You’ll need to consider whether subscription boxes make sense for your customers and whether they can afford them at this time, though, says Erica Carranza, Ph.D., VP of Consumer Psychology at market research firm Chadwick Martin Bailey. “The question now is: Is that too expensive, especially if people are concerned about being laid off, or worried about the economy? In the current climate, does it appear too frivolous?”
Focus on Customer Experience to Improve Your Odds
Adopting a subscription model just so your brand can cash in during the coronavirus won’t work. You need a long-term, customer-centric view to be successful in this market.
Venture capitalist Kirsten Green says that subscription services must enhance the customer experience of the product. “If it doesn’t, then it is ultimately just a gimmick.” You need to go beyond repackaging your product in a box and delivering it monthly to consumers.
Success comes from understanding consumer needs and motivation, writes First Insight’s Greg Petro.

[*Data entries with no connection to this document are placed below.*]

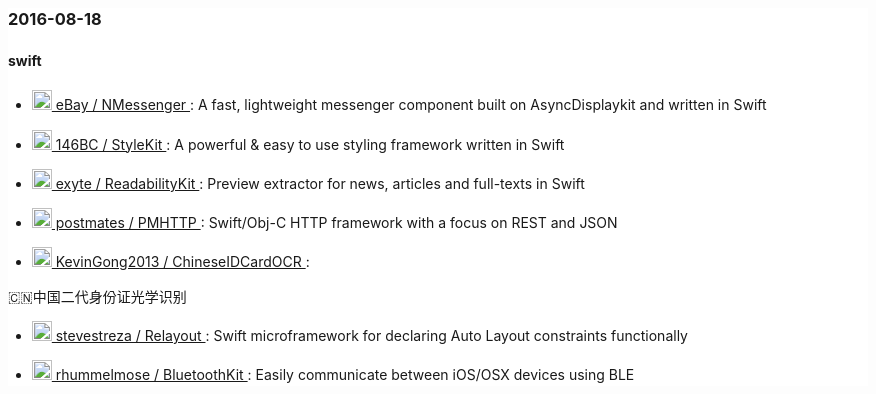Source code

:### 2016-08-18

#### swift
* <img src='https://avatars0.githubusercontent.com/u/7866859?v=3&s=40' height='20' width='20'>[
      eBay
      /
      NMessenger
](https://github.com/eBay/NMessenger): 
      A fast, lightweight messenger component built on AsyncDisplaykit and written in Swift
    
* <img src='https://avatars2.githubusercontent.com/u/346012?v=3&s=40' height='20' width='20'>[
      146BC
      /
      StyleKit
](https://github.com/146BC/StyleKit): 
      A powerful & easy to use styling framework written in Swift
    
* <img src='https://avatars0.githubusercontent.com/u/735785?v=3&s=40' height='20' width='20'>[
      exyte
      /
      ReadabilityKit
](https://github.com/exyte/ReadabilityKit): 
      Preview extractor for news, articles and full-texts in Swift
    
* <img src='https://avatars2.githubusercontent.com/u/714?v=3&s=40' height='20' width='20'>[
      postmates
      /
      PMHTTP
](https://github.com/postmates/PMHTTP): 
      Swift/Obj-C HTTP framework with a focus on REST and JSON
    
* <img src='https://avatars3.githubusercontent.com/u/5820203?v=3&s=40' height='20' width='20'>[
      KevinGong2013
      /
      ChineseIDCardOCR
](https://github.com/KevinGong2013/ChineseIDCardOCR): 
      
🇨🇳中国二代身份证光学识别
    
* <img src='https://avatars1.githubusercontent.com/u/28552?v=3&s=40' height='20' width='20'>[
      stevestreza
      /
      Relayout
](https://github.com/stevestreza/Relayout): 
      Swift microframework for declaring Auto Layout constraints functionally
    
* <img src='https://avatars2.githubusercontent.com/u/620878?v=3&s=40' height='20' width='20'>[
      rhummelmose
      /
      BluetoothKit
](https://github.com/rhummelmose/BluetoothKit): 
      Easily communicate between iOS/OSX devices using BLE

Do your customers appreciate the ease of the service? Do they enjoy being surprised or are they overwhelmed by the number of options? Conduct consumer research, get feedback and tailor your subscription offering appropriately.
Visiture CMO and CoFounder Ron Dod recommends brands straight up ask consumers what they want. This is what Bark has been doing since it started selling its BarkBox subscription service in 2012, says Dod. This feedback spurred the company to design its own toys instead of buying them, and also helped them to understand that consumers want to purchase products separately from the subscription box.
In many verticals, consumers prefer choice when it comes to delivery frequency, too. ReCharge’s 2020 State of Physical Subscription Commerce report found that custom subscription lengths dominate in the coffee, beverage and pet verticals. Monthly subscriptions were the preference in home, fashion and health and wellness.
Partner With a Third-Party to Reduce Risk
Establishing a new revenue channel is fraught with risk at the best of times, let alone during a global pandemic and on the cusp of a recession. Partnering with a third-party will make the transition easier and significantly reduce risk.
Nicole Lee, Director of Fulfillment at Saddle Creek Logistics Services, says that flexibility is key. Working with a third-party for warehousing and logistics will make it easier to scale operations up and down quickly and without significant investment.
Brands can also lean on third-party partners to run the consumer-facing aspect of subscription selling. Puori, a subscription-based supplements brand, relies on Scalefast to handle customer eCommerce subscriptions and loyalty programs. As a result, their in-house team has more time to focus on the most important aspect of subscription selling: the customer experience.